The whales however were more elusive. It took about two hours before the boat’s captain announced that he’d seen a whale breach four or five times ahead of us. The captain got us up quite near to the whale, a humpback, which decided to become a bit shy and spend only a short amount of time on the surface. No more breaching, but we did see plenty of blowing, a couple of good views of the tail flukes as it dived and the whale playing with a patch of floating kelp.

If I’m honest, we’d been hoping to get a close up look at a grey whale or a blue whale, both heavily featured in the leaflet that we’d picked up the previous day.
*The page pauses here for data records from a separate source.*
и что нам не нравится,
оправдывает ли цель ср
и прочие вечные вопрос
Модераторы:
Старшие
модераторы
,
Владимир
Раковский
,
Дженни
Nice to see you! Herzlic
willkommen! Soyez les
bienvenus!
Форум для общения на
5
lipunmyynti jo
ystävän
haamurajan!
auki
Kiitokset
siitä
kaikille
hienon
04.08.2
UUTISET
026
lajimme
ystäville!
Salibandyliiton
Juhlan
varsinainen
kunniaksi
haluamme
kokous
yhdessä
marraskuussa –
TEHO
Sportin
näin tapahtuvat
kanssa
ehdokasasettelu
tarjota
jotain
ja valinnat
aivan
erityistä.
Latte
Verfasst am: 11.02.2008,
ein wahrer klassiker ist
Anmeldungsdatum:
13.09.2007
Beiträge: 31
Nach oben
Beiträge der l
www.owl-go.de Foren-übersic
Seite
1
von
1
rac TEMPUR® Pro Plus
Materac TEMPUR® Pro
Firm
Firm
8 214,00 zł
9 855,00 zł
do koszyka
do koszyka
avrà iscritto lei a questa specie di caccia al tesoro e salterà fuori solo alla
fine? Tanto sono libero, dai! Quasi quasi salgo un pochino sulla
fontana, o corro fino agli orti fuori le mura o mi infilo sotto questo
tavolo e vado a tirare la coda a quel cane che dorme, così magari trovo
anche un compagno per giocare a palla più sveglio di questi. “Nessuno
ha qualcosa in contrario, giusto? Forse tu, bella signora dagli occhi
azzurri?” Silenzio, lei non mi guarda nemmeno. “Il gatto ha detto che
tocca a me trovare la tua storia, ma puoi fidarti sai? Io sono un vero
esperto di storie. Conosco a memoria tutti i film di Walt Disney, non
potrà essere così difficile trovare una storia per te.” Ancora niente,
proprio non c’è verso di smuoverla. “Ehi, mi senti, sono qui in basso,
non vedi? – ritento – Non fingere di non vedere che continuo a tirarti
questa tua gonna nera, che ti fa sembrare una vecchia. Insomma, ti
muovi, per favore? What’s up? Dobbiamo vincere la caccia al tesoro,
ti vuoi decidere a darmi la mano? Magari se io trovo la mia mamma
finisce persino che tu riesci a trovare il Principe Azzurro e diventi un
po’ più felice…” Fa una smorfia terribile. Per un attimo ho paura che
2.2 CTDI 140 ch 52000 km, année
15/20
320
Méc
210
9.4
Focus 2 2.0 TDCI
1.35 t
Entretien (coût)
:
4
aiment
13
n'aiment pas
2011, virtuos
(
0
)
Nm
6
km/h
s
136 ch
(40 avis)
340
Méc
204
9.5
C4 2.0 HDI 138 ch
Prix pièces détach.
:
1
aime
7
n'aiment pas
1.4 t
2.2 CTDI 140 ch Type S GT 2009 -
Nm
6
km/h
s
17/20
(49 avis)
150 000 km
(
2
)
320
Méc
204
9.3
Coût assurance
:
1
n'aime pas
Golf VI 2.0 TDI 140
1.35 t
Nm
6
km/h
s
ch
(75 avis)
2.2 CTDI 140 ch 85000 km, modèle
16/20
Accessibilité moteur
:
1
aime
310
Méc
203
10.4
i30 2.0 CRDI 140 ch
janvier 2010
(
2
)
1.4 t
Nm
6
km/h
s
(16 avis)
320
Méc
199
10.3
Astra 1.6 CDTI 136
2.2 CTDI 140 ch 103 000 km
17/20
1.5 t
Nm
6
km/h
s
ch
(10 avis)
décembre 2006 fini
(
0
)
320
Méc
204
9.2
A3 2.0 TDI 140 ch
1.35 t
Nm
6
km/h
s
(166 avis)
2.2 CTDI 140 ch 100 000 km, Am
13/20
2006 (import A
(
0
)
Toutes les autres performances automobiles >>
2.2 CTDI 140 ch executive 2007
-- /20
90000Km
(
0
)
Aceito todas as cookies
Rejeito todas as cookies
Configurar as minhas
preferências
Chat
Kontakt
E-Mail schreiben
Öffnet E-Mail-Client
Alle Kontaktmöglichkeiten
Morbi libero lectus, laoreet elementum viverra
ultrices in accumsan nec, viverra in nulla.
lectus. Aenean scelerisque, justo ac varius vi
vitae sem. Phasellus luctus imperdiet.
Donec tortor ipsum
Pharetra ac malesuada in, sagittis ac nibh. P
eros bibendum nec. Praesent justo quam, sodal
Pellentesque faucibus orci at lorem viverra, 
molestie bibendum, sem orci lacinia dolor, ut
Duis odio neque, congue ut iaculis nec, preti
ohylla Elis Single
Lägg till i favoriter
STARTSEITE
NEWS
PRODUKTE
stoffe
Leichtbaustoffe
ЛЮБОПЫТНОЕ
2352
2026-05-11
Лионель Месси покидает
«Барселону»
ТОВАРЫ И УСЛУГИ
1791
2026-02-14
I try not to be disappointed with these things though as seeing any wild animal on a trip like this is a privilege.

Back at the wharf we wolfed down fish and chips before moving quickly to the aquarium. I have a bit of a thing about aquariums. The Monterey aquarium was fantastic. Set in an old sardine cannery, the aquarium focuses on the marine habitat out in the bay. It does have a small tropical section so the kid’s can see Nemo, but otherwise keeps it pretty local. It’s a very swish complex, lot’s of interactive exhibits and lots of very interesting marine life. The jelly section was especially fine and had me entranced. It may have been the best aquarium I’ve been to. The aquarium was funded by the Packard family (of Hewlett Packard fame), and David Packard even built some of the equipment in his garage. I think this is pretty cool.

1 comment:

Andy said...

Just been looking at both you're photos, very good as usual, I particularly liked the Otter shots, I'd love to see one of those little fellas in the wild!